RELIGIOUS OPPOSITION TO EQUALITY: THERE’S MORE TO IT THAN YOU THINK
- You decide to be married; someone else decides if your relationship qualifies as de facto. Marriage places spouse as senior next-of-kin automatically.
- You have to live together for two years to be considered a de facto couple. Marriage is immediately recognised.
- Difficult in an emergency to prove your de facto relationship. Your rights can be challenged/ overridden by blood relations: again, marriage places spouse as senior next-of-kin automatically.
- If you’re married you have instant recognition if one partner dies intestate (without a will). De facto rights can be overridden by ‘blood relatives’.
- There is significant potential for same-sex spouses to be disenfranchised if their partner has children from another relationship and dies intestate, if they have not cohabited more than two years.
- adoption rights
- stigma associated with the ‘other thing’ that isn’t marriage
- right to make medical decisions on behalf of partner
- interstate/national recognition of union
- international recognition of union
- right to list partner on death certificate
From the Australian Marriage Equality website
This contrasts to de facto couples who must live together for a certain period before they are deemed to have legal rights.

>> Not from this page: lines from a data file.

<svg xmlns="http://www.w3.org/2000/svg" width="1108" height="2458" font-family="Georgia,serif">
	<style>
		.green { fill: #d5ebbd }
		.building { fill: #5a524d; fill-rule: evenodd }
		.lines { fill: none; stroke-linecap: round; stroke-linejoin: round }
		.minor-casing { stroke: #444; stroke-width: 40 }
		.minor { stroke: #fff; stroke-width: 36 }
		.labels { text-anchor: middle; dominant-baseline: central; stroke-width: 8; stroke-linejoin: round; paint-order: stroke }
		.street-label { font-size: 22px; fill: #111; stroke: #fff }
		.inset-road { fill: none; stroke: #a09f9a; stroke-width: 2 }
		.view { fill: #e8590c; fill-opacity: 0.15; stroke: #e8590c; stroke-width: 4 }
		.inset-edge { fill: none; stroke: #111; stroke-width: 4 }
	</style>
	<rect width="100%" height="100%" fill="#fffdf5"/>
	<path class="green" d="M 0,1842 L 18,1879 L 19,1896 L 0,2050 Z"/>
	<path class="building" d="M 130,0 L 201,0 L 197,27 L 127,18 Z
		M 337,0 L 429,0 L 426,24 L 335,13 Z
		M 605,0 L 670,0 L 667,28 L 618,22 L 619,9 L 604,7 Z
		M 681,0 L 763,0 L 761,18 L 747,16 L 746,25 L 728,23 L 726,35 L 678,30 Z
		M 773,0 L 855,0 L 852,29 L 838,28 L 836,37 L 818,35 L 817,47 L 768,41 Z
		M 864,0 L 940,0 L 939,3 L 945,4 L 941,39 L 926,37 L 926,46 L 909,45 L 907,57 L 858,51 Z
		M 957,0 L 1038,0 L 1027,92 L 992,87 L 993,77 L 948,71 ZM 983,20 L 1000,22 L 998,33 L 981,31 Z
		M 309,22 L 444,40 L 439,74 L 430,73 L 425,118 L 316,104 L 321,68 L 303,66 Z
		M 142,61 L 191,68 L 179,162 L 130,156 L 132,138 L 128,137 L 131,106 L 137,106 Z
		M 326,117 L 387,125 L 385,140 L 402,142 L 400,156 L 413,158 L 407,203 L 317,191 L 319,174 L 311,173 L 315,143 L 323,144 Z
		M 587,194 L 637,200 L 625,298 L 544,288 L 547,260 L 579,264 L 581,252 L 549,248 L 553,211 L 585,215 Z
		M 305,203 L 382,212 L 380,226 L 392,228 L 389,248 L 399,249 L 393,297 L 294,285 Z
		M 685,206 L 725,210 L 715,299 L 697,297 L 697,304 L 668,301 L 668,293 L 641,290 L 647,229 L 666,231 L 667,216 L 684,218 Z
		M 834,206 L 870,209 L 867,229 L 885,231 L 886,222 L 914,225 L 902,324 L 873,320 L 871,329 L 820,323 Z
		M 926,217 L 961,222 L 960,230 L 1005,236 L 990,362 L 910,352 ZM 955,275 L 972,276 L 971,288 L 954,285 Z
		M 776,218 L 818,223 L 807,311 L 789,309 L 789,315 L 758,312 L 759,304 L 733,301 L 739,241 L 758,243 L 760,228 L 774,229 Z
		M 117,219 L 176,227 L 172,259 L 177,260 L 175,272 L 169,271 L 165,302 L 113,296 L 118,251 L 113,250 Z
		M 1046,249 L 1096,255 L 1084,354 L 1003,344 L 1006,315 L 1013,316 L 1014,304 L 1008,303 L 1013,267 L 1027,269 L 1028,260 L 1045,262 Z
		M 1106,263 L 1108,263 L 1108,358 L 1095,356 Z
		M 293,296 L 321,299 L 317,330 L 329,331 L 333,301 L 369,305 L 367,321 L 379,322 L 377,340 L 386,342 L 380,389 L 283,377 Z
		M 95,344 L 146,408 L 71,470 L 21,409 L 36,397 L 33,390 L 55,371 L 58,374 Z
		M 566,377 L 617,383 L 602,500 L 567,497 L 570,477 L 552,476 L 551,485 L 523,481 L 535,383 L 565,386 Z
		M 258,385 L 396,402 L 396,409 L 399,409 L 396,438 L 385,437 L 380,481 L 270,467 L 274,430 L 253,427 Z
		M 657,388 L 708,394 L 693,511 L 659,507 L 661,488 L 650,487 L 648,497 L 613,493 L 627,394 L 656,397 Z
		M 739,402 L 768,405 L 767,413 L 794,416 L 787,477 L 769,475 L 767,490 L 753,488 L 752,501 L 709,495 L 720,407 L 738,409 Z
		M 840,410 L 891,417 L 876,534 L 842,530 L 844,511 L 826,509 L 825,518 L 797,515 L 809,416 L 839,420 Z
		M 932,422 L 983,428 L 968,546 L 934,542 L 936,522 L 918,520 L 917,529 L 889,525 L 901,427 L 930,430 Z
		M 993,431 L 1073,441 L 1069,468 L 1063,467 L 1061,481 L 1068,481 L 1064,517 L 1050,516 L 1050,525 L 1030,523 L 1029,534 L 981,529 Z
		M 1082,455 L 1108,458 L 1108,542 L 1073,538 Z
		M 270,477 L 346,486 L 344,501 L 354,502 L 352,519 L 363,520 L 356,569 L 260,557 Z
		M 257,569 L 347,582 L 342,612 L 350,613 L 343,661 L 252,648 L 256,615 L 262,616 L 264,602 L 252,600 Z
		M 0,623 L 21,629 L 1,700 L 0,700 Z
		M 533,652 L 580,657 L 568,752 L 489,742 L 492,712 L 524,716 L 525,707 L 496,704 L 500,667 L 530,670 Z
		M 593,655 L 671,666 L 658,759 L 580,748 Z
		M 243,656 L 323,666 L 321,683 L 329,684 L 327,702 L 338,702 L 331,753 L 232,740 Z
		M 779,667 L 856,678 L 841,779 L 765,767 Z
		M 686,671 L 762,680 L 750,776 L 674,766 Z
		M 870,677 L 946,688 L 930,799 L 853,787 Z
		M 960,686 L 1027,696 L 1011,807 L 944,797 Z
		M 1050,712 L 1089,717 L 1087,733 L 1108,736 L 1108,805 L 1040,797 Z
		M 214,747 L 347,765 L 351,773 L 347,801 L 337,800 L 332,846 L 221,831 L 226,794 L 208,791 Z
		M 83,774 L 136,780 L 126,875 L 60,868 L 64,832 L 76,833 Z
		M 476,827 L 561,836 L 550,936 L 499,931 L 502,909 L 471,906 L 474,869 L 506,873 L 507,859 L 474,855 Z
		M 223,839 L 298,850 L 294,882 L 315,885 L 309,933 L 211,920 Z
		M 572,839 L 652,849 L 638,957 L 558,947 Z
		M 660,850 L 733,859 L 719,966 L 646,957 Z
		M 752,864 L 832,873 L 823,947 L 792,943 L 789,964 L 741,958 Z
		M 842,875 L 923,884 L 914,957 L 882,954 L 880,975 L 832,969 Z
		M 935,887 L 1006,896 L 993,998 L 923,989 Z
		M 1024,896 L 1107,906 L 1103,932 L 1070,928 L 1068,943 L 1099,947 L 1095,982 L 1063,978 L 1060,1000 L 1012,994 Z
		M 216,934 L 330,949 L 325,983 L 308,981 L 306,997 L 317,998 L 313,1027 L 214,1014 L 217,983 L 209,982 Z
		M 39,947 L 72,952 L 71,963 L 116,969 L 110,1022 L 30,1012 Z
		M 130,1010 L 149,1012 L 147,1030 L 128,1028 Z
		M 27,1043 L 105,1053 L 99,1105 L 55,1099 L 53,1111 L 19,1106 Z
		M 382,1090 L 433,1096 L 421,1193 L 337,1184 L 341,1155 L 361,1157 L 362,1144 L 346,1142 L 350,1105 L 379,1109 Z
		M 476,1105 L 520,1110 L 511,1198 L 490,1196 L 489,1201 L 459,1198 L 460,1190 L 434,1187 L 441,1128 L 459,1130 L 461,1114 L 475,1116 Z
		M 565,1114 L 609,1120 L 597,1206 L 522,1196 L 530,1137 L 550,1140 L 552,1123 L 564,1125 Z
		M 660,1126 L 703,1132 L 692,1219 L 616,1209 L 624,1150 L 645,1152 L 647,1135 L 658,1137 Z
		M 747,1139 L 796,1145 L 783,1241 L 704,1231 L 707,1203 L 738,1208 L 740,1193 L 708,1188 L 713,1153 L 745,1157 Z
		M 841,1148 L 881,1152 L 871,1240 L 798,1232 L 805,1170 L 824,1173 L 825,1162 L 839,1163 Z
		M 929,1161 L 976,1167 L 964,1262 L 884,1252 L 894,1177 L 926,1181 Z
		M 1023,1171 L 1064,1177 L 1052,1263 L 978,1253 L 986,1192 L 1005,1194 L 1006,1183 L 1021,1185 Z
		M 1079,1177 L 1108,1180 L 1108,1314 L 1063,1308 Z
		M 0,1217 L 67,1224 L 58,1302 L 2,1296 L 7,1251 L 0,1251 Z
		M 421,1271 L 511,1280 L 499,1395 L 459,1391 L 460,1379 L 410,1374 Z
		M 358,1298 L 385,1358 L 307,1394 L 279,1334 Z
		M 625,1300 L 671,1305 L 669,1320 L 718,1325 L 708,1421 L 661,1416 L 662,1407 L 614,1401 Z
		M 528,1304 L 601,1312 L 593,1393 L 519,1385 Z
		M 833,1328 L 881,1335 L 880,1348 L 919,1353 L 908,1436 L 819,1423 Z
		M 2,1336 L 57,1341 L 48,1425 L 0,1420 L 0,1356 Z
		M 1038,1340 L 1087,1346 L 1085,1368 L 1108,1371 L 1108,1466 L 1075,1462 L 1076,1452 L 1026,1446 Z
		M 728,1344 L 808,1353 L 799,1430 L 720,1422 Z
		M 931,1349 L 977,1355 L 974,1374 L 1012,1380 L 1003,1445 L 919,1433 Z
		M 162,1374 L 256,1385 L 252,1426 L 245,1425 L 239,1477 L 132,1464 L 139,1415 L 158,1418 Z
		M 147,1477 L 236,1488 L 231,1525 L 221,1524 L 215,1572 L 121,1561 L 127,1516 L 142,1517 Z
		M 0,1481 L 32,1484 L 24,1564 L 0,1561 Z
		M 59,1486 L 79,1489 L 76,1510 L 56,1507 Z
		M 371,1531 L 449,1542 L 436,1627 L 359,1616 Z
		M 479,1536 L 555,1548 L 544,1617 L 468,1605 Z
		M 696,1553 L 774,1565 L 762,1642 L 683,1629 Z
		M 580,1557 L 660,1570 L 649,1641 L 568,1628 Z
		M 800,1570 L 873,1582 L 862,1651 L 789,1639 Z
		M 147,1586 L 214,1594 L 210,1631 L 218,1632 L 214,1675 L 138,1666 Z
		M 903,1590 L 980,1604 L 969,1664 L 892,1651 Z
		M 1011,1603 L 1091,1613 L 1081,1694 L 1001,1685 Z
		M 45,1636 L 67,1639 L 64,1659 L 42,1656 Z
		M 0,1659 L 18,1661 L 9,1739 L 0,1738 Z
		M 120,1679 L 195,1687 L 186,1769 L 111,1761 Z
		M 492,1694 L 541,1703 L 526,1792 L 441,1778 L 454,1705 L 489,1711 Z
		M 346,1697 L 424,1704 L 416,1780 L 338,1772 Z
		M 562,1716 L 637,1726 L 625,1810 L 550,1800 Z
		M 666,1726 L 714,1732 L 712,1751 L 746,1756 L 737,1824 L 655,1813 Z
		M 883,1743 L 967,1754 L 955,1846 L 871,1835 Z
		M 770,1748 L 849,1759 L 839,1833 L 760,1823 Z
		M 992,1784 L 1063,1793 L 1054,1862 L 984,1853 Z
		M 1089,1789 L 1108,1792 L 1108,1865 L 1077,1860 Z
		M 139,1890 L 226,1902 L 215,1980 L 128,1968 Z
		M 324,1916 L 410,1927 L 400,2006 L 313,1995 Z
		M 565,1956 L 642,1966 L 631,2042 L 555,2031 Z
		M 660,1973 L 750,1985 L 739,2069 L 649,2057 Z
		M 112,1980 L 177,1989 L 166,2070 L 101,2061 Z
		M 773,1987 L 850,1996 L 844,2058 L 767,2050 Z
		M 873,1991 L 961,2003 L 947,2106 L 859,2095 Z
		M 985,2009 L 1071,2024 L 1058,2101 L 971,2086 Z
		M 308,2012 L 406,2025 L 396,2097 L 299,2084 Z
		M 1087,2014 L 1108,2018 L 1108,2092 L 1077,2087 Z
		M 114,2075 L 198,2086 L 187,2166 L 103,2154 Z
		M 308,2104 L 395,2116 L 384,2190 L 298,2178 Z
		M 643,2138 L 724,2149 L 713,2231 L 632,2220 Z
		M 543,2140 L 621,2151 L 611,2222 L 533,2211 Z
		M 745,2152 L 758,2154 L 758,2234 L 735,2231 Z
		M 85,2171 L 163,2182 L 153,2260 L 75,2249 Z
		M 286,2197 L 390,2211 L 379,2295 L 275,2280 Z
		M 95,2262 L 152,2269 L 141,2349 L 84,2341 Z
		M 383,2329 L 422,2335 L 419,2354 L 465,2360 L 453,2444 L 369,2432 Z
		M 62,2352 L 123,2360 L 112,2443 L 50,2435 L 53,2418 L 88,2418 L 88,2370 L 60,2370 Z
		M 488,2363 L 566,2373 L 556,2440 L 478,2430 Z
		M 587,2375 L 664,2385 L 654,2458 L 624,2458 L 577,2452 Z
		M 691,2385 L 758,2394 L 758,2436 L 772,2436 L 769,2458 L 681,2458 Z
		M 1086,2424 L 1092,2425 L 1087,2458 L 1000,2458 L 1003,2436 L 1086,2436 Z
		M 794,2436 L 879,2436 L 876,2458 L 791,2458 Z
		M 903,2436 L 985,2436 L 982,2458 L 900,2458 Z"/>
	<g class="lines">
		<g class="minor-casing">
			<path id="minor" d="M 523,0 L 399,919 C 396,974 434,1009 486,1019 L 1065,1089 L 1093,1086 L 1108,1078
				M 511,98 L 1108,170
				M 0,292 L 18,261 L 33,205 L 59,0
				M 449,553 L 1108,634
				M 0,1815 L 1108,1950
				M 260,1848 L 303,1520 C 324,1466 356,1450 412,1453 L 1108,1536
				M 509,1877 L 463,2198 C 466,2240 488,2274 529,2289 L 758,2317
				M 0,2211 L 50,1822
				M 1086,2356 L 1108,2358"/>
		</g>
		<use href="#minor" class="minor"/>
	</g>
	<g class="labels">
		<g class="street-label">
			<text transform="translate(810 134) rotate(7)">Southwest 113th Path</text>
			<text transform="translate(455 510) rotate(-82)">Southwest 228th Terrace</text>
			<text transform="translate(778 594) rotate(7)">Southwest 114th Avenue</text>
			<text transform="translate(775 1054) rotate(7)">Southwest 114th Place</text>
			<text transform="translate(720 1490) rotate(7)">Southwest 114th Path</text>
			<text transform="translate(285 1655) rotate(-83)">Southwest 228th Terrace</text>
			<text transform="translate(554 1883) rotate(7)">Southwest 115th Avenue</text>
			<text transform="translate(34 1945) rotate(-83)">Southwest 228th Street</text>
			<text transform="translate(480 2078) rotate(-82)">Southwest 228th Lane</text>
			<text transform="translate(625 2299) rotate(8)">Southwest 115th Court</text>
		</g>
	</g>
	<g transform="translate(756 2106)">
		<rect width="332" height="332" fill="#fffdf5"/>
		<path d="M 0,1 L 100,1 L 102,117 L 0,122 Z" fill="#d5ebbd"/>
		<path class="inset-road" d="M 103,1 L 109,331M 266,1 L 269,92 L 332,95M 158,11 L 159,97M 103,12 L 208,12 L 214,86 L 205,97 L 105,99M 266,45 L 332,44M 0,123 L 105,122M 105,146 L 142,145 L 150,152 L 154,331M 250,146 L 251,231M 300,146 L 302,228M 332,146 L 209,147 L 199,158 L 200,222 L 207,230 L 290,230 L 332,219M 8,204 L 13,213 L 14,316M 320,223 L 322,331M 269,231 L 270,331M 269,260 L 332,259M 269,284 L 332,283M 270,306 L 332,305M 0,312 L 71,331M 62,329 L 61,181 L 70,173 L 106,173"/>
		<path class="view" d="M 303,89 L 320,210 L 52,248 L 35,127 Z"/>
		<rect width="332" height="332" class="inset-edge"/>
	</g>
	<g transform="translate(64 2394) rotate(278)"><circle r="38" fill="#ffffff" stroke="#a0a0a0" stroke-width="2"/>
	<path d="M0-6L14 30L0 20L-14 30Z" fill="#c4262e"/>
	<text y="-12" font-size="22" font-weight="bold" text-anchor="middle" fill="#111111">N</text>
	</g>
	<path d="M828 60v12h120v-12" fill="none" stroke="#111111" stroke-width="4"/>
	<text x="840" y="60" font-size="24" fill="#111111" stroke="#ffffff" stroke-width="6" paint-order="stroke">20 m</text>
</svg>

A marriage certificate also allows married partners to easily prove their legal rights if challenged, for example in emergency situations. The capacity to quickly and easily prove one’s relationship status is particularly important for same-sex partners because prejudice against same-sex relationships can mean legal rights are denied.
Another practical benefit of marriage is that it is a widely recognised legal relationship. The criteria for establishing de facto status, and the rights ascribed to de facto partners, are different between the Australian states and between Australia and other nations.
To address the practical legal problems faced by unmarried same-sex partners, some people advocate civil unions.
“Civil union” is a generic term that includes a registered partnership, a civil partnership, and all other formally-recognised personal union. However, civil unions do not offer the same legal benefits as marriage, even when the law says they should. This is because they are not as widely understood or respected. Several recent reports into the operation of civil schemes in Europe and North America confirm that civil unions are not always recognised by hospitals, schools, insurers and even government officials.
Lack of recognition is also a problem when civil union partners travel inter-state or internationally. But even if a solution can be found to these practical problems, legal unions other than marriage do not give same-sex couples the same social and cultural recognition that comes with marriage. In the words of American marriage equality advocate, Beth Robinson, “nobody writes songs about civil unions”.
Worse, according to the reports mentioned above civil unions may actually encourage discrimination against same-sex partners and downgrade the status of their relationships by entrenching a second-class status .
Civil rights historians like Barbara Cox have drawn the parallel between civil unions and former “Jim Crow laws” in the American south.
“…restricting same-sex couples to civil unions is reminiscent of the racism that relegated African-Americans to separate railroad cars and separate schools. Our society’s experiences with ‘separate and equal’ have shown that separation can never result in equality because the separation is based on a belief that a distance needs to be maintained between those in the privileged position and those placed in the inferior position.”
Civil unions have not only not fulfilled their promise of equal rights and respect for same-sex couples, they appear to have made matters worse. Instead of eliminating discrimination they have entrenched it. Instead of removing stigma they have inflamed it. Instead of being a step towards full equality they are a step away.
This is probably why same-sex couples consistently show they prefer marriage to other forms of legal recognition. In US states where both marriage and civil unions are available to same-sex couples the result is always a higher take-up rate for marriage.[xi]
This is consistent with Australian research which shows that only 25.6% of same-sex de facto partners would chose to be in a civil union, and only 17.7% would remain as de factos. Of those currently in a state same-sex civil union 78.3% would prefer to be married under Australian law.
Alternatives to marriage are important for providing legal security and/or formal recognition for those partners who do not wish to marry. In Australia we are lucky to have strong legal protections for cohabiting de facto couples and some of the best state civil union schemes in the world. But there is one piece missing from the jigsaw of legal options available to Australian couples. That piece is marriage for same-sex partners.